Tornado Question.

Nashville, TN(Zone 6b)

We were very lucky with all the storms around us, we had no damage ourself.

We did get a lot of debris from the storm. Large pieces of roofing, metal siding, insulation, plywood etc. I hate to complain with all the suffering other people have had.

The only problem I have is a big piece of plywood maybe 3/4" thick and maybe 3'x4' in a tree hanging over our deck. It has huge nails or screws sticking out of it. Easily large enough to cause serious damage when it falls.

The tree is an old Magnolia and the limbs would not support a person climbing to the top. The piece of wood is probably 30' above ground.

It is not close to the center of the tree so no way to get to it with a ladder.

Can't get close enough to cut the supporting limbs with a pole saw.

I thought about a fire truck but there would be no way to get a fire truck to the tree without taking fence post out.

Anyone have any suggestions?
Betty

Humansville, MO(Zone 6a)

Can you get a ladder up in the center of the tree far enough to get a rope around it by throwing it over it and pulling it down far enough to use a slip knot then lower it from the center of the tree with a little pull it will probably come lose

Nashville, TN(Zone 6b)

The main trunk of the tree is forked about 4' from the ground, small limbs grow from three main sections.
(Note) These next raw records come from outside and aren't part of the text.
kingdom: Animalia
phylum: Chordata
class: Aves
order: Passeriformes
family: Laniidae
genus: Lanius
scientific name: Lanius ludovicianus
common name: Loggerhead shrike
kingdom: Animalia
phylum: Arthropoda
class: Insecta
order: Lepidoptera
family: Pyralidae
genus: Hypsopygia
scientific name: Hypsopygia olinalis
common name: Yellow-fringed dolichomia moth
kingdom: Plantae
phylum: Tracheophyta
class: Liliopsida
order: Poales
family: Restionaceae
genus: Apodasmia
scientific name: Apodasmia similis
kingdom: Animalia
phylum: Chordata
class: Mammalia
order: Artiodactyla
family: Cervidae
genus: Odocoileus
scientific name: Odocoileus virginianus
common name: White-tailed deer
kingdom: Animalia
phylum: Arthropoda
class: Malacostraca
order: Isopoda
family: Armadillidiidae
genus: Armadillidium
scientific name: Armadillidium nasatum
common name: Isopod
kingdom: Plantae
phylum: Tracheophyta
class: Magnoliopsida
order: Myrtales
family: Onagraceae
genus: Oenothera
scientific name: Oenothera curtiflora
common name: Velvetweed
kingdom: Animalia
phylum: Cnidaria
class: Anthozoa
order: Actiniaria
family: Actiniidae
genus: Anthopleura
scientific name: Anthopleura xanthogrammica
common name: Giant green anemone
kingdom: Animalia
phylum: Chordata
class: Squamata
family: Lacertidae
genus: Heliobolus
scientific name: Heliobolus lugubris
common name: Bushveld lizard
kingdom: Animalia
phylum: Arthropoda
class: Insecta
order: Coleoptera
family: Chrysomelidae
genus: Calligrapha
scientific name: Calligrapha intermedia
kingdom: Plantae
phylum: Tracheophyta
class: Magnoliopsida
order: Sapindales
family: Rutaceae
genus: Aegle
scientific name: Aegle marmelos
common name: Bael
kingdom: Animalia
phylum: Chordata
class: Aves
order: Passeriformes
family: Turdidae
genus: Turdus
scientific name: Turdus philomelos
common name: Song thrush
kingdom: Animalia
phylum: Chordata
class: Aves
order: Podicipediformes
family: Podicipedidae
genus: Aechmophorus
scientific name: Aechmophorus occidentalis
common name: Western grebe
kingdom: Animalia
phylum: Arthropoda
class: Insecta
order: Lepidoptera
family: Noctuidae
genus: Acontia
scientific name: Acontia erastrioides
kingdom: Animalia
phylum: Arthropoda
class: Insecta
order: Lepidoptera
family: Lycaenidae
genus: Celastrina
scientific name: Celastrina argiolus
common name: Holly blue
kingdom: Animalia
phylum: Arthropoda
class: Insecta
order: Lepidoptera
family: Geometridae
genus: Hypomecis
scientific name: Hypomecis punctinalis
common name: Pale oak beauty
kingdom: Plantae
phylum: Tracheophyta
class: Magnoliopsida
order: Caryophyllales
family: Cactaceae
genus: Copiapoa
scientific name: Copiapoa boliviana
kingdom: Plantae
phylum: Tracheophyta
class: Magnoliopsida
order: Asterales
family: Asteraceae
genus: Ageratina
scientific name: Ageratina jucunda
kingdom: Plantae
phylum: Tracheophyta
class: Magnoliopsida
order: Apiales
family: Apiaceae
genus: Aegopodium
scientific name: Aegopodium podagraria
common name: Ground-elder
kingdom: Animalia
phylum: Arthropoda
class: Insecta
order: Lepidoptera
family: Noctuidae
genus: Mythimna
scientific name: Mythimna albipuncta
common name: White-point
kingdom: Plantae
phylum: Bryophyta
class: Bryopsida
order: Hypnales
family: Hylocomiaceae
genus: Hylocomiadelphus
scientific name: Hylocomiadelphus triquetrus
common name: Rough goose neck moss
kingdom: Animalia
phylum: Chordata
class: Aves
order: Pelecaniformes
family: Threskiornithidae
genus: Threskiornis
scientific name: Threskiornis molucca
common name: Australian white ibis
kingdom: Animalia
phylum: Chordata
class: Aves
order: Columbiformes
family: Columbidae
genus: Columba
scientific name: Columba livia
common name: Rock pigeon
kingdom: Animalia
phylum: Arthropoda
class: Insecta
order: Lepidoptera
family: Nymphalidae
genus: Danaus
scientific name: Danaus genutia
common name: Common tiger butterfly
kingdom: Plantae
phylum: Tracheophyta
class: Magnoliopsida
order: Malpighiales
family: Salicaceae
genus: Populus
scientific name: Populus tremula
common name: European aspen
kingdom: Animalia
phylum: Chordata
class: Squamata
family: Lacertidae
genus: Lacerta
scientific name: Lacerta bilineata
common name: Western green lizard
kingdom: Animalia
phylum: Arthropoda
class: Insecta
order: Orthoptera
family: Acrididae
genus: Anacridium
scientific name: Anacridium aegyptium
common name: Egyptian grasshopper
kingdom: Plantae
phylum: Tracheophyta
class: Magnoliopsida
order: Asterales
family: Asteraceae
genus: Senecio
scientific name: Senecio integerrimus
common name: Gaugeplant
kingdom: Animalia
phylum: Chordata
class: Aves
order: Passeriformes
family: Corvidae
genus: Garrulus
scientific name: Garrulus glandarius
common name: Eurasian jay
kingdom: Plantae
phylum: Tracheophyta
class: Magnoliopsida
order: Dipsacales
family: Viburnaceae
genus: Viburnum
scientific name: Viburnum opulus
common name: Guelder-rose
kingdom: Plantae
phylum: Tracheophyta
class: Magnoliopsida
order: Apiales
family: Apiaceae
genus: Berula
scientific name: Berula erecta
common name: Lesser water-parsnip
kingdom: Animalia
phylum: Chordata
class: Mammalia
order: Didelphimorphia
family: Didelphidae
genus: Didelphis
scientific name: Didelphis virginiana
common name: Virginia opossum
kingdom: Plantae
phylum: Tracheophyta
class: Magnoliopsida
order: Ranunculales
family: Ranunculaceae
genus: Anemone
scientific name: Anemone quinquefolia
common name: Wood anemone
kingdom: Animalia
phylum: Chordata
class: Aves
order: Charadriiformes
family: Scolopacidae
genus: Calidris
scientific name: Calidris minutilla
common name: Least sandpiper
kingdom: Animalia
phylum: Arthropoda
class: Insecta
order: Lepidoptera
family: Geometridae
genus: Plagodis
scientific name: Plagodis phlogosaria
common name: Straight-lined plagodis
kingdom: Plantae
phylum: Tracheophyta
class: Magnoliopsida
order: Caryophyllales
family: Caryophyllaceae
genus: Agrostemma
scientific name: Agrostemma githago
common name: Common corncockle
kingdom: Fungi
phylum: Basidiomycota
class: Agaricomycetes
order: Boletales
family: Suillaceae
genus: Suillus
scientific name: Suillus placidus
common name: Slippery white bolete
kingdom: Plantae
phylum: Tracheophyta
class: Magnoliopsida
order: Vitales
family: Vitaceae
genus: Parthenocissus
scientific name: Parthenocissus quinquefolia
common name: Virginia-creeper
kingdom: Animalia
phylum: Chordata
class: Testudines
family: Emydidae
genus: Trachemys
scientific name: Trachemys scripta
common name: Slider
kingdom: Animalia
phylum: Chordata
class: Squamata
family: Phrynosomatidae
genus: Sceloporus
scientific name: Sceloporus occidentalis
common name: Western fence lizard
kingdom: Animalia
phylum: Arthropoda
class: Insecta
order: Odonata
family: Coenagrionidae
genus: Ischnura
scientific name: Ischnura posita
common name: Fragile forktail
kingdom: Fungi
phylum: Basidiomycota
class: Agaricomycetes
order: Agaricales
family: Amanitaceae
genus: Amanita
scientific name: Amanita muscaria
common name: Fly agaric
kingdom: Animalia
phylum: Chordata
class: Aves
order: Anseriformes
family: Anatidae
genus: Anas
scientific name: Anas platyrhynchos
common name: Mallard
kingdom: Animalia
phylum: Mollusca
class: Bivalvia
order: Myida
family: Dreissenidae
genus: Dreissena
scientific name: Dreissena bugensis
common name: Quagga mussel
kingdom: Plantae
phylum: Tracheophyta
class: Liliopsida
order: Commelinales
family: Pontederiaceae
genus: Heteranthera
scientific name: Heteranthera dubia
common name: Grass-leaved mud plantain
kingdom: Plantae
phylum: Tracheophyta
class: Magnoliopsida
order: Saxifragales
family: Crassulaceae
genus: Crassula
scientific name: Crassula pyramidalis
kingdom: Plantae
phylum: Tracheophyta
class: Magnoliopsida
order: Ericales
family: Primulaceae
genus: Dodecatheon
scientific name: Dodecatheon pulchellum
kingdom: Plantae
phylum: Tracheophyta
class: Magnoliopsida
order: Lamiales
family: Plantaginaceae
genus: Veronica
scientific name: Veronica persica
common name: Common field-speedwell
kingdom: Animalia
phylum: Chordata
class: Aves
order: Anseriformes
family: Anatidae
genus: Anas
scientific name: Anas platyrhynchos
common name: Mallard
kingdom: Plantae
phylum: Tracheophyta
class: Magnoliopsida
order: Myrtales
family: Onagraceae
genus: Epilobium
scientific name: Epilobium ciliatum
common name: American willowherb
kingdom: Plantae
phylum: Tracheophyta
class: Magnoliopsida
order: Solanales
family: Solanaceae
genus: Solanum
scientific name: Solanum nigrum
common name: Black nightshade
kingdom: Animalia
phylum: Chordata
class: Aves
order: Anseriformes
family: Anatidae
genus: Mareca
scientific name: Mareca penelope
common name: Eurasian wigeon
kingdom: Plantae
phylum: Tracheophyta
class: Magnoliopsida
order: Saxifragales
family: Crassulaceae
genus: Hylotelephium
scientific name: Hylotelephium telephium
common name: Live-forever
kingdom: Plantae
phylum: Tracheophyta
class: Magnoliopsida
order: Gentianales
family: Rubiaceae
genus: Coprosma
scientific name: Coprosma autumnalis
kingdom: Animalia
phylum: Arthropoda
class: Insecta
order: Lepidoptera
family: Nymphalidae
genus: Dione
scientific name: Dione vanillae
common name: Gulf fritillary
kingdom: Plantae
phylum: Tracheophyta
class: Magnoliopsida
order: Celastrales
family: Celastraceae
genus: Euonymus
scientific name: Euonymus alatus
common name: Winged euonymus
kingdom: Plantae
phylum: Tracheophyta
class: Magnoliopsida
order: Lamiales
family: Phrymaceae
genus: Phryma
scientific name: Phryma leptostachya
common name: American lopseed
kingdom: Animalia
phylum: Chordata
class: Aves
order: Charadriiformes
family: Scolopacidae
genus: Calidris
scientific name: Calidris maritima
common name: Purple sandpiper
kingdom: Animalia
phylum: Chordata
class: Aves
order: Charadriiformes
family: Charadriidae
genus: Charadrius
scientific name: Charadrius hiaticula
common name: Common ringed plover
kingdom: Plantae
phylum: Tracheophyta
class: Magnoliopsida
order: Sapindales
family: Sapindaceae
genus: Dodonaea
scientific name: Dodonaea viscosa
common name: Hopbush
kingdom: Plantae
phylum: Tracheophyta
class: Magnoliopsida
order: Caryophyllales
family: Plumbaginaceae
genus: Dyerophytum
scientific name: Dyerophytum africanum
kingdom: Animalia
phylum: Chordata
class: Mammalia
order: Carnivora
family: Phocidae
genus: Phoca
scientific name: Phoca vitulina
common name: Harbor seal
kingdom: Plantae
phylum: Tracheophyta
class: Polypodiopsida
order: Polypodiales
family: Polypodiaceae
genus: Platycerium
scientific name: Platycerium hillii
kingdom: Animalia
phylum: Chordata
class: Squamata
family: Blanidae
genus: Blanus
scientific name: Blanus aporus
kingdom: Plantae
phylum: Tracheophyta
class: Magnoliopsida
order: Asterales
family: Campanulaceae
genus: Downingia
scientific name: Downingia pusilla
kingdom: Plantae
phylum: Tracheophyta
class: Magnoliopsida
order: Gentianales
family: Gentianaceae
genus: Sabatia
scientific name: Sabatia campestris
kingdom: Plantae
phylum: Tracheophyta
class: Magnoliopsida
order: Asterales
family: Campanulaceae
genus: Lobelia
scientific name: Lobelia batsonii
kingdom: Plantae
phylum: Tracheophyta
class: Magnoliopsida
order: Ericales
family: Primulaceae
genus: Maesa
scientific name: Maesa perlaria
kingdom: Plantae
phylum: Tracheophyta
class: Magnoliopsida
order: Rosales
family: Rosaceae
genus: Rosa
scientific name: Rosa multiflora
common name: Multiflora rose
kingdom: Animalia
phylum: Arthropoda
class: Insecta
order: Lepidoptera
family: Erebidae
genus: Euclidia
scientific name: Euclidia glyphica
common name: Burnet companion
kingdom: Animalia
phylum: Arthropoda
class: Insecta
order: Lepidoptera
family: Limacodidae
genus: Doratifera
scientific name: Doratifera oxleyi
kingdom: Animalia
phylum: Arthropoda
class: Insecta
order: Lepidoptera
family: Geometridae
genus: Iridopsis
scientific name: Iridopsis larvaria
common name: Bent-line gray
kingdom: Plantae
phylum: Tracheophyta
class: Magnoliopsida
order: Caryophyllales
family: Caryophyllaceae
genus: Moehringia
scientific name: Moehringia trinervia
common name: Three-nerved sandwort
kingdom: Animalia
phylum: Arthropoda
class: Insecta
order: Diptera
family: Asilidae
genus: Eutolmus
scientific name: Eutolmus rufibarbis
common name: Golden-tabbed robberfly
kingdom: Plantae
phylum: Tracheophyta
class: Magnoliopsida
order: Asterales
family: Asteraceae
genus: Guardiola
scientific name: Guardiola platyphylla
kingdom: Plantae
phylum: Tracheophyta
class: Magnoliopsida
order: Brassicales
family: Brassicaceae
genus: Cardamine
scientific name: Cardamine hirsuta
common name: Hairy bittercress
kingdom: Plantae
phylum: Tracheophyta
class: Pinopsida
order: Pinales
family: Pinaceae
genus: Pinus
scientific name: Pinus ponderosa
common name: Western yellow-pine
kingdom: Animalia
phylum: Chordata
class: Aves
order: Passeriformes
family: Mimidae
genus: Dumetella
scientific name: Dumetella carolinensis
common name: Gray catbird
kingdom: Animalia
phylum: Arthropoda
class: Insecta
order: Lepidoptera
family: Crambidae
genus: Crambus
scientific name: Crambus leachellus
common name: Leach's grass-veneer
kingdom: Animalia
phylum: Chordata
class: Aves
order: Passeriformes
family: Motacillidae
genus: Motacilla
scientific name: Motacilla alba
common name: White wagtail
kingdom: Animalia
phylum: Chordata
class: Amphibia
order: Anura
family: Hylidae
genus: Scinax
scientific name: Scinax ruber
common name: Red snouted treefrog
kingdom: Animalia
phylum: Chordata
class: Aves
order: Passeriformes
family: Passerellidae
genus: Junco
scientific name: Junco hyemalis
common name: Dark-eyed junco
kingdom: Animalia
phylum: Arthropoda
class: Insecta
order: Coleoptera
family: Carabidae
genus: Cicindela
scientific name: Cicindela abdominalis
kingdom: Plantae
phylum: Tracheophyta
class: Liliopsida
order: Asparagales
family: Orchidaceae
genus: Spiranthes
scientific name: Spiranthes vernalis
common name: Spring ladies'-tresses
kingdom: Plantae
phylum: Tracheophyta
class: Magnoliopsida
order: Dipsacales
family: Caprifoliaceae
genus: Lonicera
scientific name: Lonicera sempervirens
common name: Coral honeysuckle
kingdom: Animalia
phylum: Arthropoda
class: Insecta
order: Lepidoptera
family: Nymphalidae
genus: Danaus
We have looked for places that we could prop our 20' (more or less extension ladder) and reach it with our 12' electric Pole saw. The only place that I see where the top would be supported would place the base of the ladder in the fall path of the wood when it does come down.

I am now wondering if a person with a bow and arrow could shoot a string over the wood and then pull a rope over it to take it down? One of neighbors is a bow hunter but won't be home until Saturday to talk to.

Nashville, TN(Zone 6b)

DH thinks that if he get 4 or 5 10' sections of 1/2" PVC pipe. He can attach those together and safely push it out of the tree. We will see tomorrow. LOL

Easton, KS(Zone 5b)

I'm happy your family was not injured in those storms - tornadoes are scary things! When we had something like that occur after a tornado, our insurance covered hiring a tree surgeon to remove debris and broken limbs - maybe your policy has a similar thing.

Nashville, TN(Zone 6b)

I feel bad whining about such a small problem when I know that the wood probably came from the roof of one of the many homes in our area that were destroyed in our storms last week. The board just seems like a time bomb every time I go out the door.

Good idea, I hadn't even though of checking with the Insurance Co.
Betty

Nashville, TN(Zone 6b)

Woo Hoo, It's down. We connected three 10' pieces of conduit together and connected our pole saw (Not Electric) on the end of the pipes. Added more rope to the cutter bar and sawed and pruned limbs until the board fell With a BIG crash.

Now if I can just figure how to get the pole saw down. LOL Not really a big problem. LOL

The board was larger than it looked from the ground almost 4' x 6' It had been ripped from something like a piece of paper.

Thanks for your help.
Betty

Moberly, MO

You should cut it up and keep it as a momento! Make something out of it for your garden, that would be a intresting story to tell. lol

Nashville, TN(Zone 6b)

It is still sitting in the Yard, hope that is a momento that I never get to see again.
I found some 2"x4" boards stuck in another tree last week. It is really something what the wind can do. The 2"x4" boards were broken like a toothpick.